Definitely recommended, phenomenal game.
Steam User 85
there is nothing worse than getting to meet all these lovely spirits, especially my beautiful boy Stanley, and remembering this is a game about death and i have to let them all go eventually..
Steam User 57
As someone who has lost a person in their life, this game had me in tears almost every time I brought one of my spirits to the end of their journey. But in another way, it helped me process the grief I still have with me, and I thoroughly enjoyed playing the game, despite parts of it being slightly repetitive. Overall, a game I would come back to.
Steam User 77
A very beautiful well made work of art with some of the best animation you'll ever see in a video game.
I'm not sure if any other reviewer has mentioned this yet as a pro to playing this game, but it can be totally played with only one hand. So if you're dealing with an injury this is a great game to play when you're one arm down.
Steam User 52
When I first started playing this game, it was touch and go. I would play for like 20 minutes, get bored, and then put it away. I had heard amazing things, however, and that kept me coming back. I was hoping that, at some point, the spark would light.
Eventually, it did. Sooner or later in this game, there is a character that reminds you of someone from your own life. Then two, then more. Then, even the ones that you don't relate to personally feel more three-dimensional.

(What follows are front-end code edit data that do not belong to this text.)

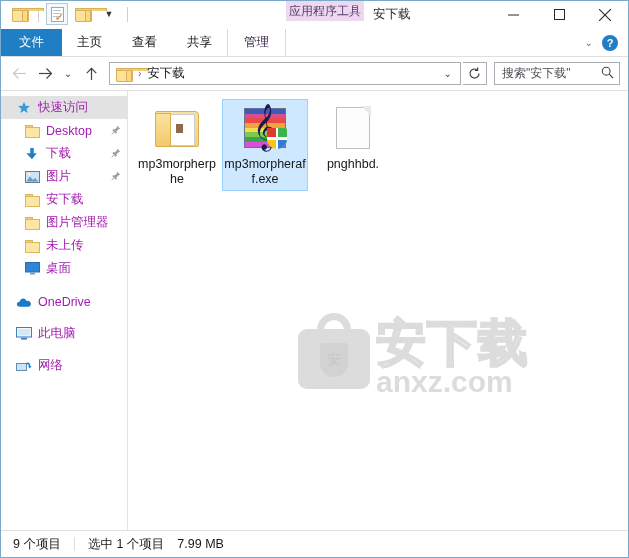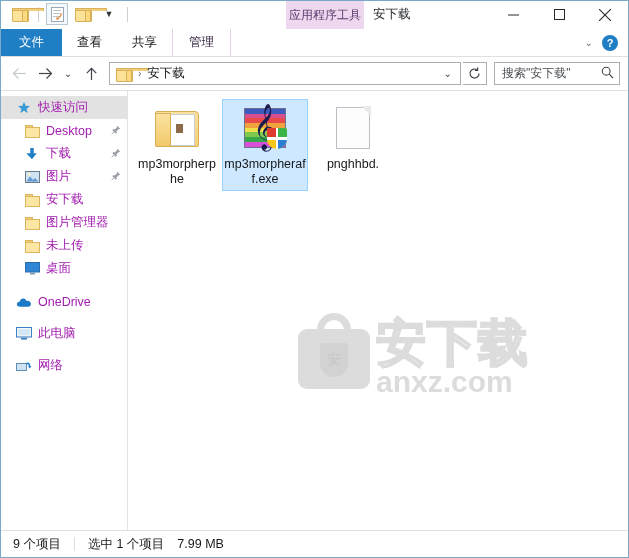--- a/index.html
+++ b/index.html
@@ -80,7 +80,7 @@
   .ctx-group {
     position: absolute;
     left: 285px; top: 0px;
-    width: 78px; height: 28px;
+    width: 78px; height: 20px;
     background: #edd8f0;
     display: flex; align-items: center; justify-content: center;
   }

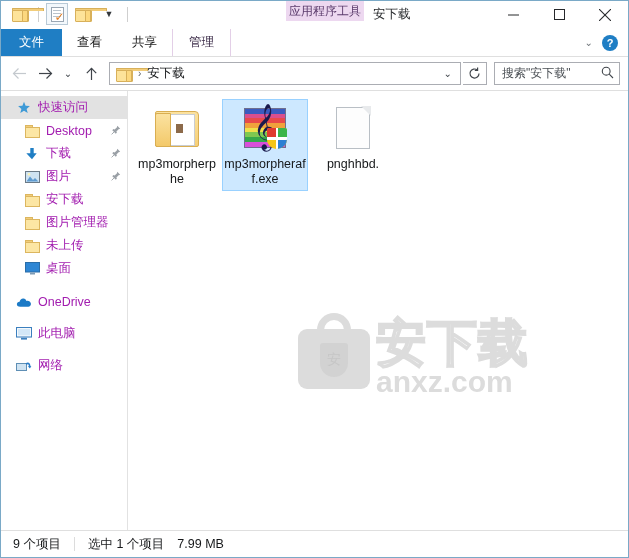--- a/index.html
+++ b/index.html
@@ -495,6 +495,9 @@
   <div class="ribbon">
     <div class="tab file">
       <span>文件</span>
+    </div>
+    <div class="tab">
+      <span>主页</span>
     </div>
     <div class="tab">
       <span>查看</span>

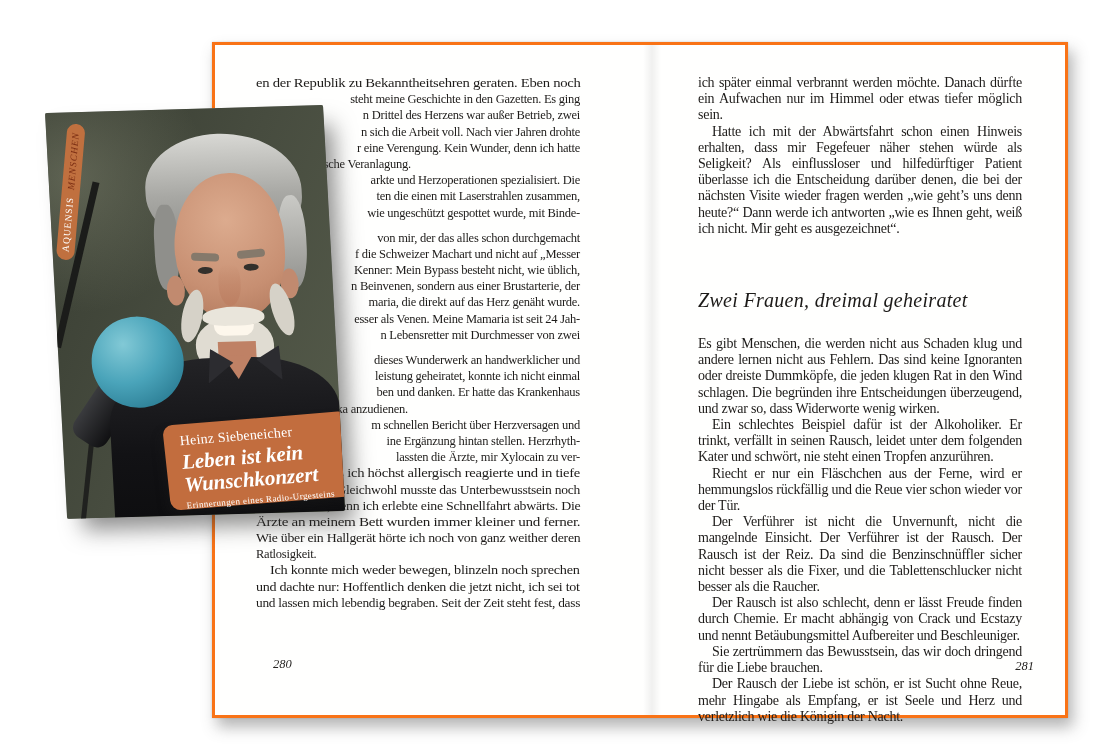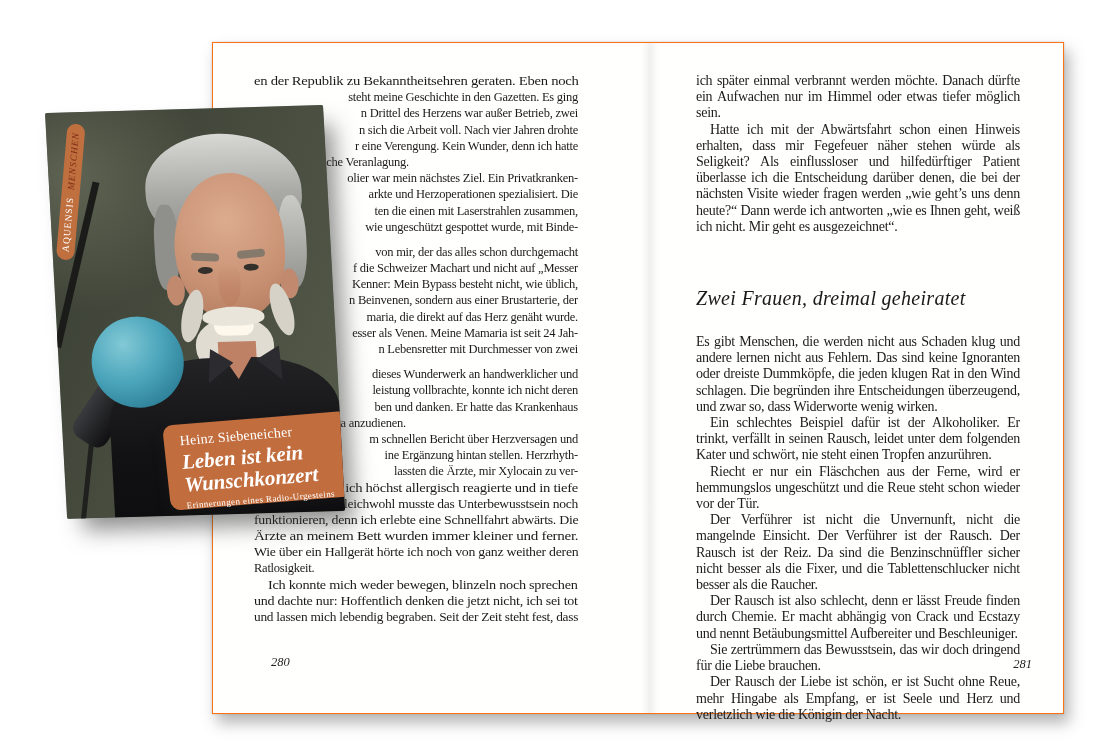--- a/index.html
+++ b/index.html
@@ -10,7 +10,7 @@
   
   .sheet{
     position:absolute;left:212px;top:42px;width:850px;height:670px;
-    background:#fffffe;border:1px solid #f97316;
+    background:#fffffe;border:3px solid #f97316;
     box-shadow:5px 9px 14px rgba(90,90,90,0.45), 0 0 2px rgba(0,0,0,0.18);
   }
   .fold{

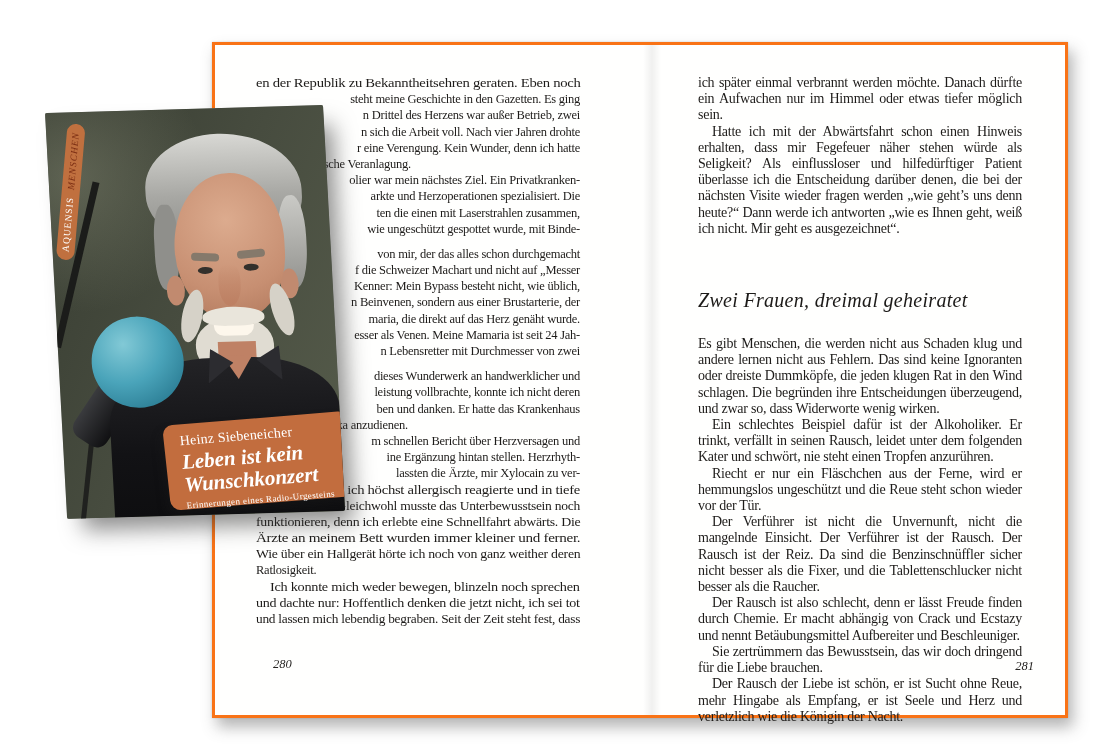--- a/index.html
+++ b/index.html
@@ -124,7 +124,6 @@
       <div class="line r"><span>n sich die Arbeit voll. Nach vier Jahren drohte</span></div>
       <div class="line r"><span>r eine Verengung. Kein Wunder, denn ich hatte</span></div>
       <div class="line r" style="padding-right: 178px;"><span>viesene genetische Veranlagung.</span></div>
-      <div class="line r"><span>olier war mein nächstes Ziel. Ein Privatkranken-</span></div>
       <div class="line r"><span>arkte und Herzoperationen spezialisiert. Die</span></div>
       <div class="line r"><span>ten die einen mit Laserstrahlen zusammen,</span></div>
       <div class="line r"><span>wie ungeschützt gespottet wurde, mit Binde-</span></div>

It's a fantastic game. I think you should play it.
Steam User 51
I didn't want to end this game, so I stopped right before the last quest & didn't come back for a month or two. Today I brougt myself to finally finish it, and I absolutely sobbed.
I loved the entirety of it. On the one hand it was relaxing to play and somewhat cozy (despite the difficult subjects it revolved around), on the other hand it was so emotional at times that I had to just stop, stare at the wall and think. And don't even get me started about the characters, Atul and Stanley truly have my heart. I absolutely recommend.
There's only one thing I can complain about - by the end of the game some of the quests start to feel like fillers. Maybe it's the fact that I'm not a big fan of fishing, but Postscripta made me so extremely annoyed. I've decided to end my game without doing it, I might go back to finish it only to get a 100% completion, but for now I think I'll pass.